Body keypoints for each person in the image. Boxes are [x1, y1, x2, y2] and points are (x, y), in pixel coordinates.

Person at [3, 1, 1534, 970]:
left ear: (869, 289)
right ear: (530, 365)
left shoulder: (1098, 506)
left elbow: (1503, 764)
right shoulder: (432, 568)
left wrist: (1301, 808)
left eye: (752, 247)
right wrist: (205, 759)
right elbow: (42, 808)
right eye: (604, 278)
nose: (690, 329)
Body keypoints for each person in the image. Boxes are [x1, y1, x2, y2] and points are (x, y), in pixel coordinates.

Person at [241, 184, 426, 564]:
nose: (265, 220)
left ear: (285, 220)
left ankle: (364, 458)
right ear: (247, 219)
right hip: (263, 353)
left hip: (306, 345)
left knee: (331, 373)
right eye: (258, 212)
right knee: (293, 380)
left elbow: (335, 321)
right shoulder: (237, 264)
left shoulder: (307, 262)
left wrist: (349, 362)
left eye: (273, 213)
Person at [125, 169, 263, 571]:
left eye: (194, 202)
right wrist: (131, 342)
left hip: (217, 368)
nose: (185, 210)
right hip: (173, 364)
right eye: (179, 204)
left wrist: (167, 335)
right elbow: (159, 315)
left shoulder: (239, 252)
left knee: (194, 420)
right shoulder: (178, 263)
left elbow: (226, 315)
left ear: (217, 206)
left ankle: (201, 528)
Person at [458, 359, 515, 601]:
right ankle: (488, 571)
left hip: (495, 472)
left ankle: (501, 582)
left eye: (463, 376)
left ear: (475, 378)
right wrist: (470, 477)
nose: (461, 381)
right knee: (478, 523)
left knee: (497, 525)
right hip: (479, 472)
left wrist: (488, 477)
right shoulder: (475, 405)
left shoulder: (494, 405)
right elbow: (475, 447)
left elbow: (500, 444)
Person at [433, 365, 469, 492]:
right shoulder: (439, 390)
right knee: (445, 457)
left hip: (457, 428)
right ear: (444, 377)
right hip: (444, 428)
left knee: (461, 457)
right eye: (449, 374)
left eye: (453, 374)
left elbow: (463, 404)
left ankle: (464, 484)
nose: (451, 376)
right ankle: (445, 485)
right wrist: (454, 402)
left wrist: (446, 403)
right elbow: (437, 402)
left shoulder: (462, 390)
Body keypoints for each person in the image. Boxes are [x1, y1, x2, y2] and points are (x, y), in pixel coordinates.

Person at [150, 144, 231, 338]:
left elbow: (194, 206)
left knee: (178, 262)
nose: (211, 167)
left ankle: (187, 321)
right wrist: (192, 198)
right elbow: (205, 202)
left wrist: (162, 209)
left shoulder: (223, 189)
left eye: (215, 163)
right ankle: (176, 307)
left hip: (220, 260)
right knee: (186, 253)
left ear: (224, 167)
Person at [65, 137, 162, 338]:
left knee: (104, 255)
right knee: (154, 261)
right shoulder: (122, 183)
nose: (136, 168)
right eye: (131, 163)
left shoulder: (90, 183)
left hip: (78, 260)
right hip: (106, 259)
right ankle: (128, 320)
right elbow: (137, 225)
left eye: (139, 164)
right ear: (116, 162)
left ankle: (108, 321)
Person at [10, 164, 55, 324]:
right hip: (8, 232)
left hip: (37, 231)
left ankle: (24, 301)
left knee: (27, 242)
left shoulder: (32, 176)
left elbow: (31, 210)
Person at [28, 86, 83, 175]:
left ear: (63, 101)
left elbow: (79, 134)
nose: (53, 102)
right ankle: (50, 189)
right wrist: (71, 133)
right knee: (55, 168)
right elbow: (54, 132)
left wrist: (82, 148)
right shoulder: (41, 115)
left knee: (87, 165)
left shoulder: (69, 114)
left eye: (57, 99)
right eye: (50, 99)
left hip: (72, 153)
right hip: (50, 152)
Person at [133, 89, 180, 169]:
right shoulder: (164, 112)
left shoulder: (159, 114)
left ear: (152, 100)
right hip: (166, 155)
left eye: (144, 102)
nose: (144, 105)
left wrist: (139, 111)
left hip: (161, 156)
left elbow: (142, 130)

• TASK DETAILS:
Where the listing above has a line with "left wrist: (488, 477)", start there, and output every line exactly through the line with "left hip: (72, 153)", which is also included.

• SOLUTION TO THIS TASK:
left wrist: (488, 477)
right shoulder: (475, 405)
left shoulder: (494, 405)
right elbow: (475, 447)
left elbow: (500, 444)
Person at [433, 365, 469, 492]:
right shoulder: (439, 390)
right knee: (445, 457)
left hip: (457, 428)
right ear: (444, 377)
right hip: (444, 428)
left knee: (461, 457)
right eye: (449, 374)
left eye: (453, 374)
left elbow: (463, 404)
left ankle: (464, 484)
nose: (451, 376)
right ankle: (445, 485)
right wrist: (454, 402)
left wrist: (446, 403)
right elbow: (437, 402)
left shoulder: (462, 390)
Body keypoints for each person in the image. Boxes are [x1, y1, x2, y2] and points are (x, y), in pixel coordinates.

Person at [150, 144, 231, 338]:
left elbow: (194, 206)
left knee: (178, 262)
nose: (211, 167)
left ankle: (187, 321)
right wrist: (192, 198)
right elbow: (205, 202)
left wrist: (162, 209)
left shoulder: (223, 189)
left eye: (215, 163)
right ankle: (176, 307)
left hip: (220, 260)
right knee: (186, 253)
left ear: (224, 167)
Person at [65, 137, 162, 338]:
left knee: (104, 255)
right knee: (154, 261)
right shoulder: (122, 183)
nose: (136, 168)
right eye: (131, 163)
left shoulder: (90, 183)
left hip: (78, 260)
right hip: (106, 259)
right ankle: (128, 320)
right elbow: (137, 225)
left eye: (139, 164)
right ear: (116, 162)
left ankle: (108, 321)
Person at [10, 164, 55, 324]:
right hip: (8, 232)
left hip: (37, 231)
left ankle: (24, 301)
left knee: (27, 242)
left shoulder: (32, 176)
left elbow: (31, 210)
Person at [28, 86, 83, 175]:
left ear: (63, 101)
left elbow: (79, 134)
nose: (53, 102)
right ankle: (50, 189)
right wrist: (71, 133)
right knee: (55, 168)
right elbow: (54, 132)
left wrist: (82, 148)
right shoulder: (41, 115)
left knee: (87, 165)
left shoulder: (69, 114)
left eye: (57, 99)
right eye: (50, 99)
left hip: (72, 153)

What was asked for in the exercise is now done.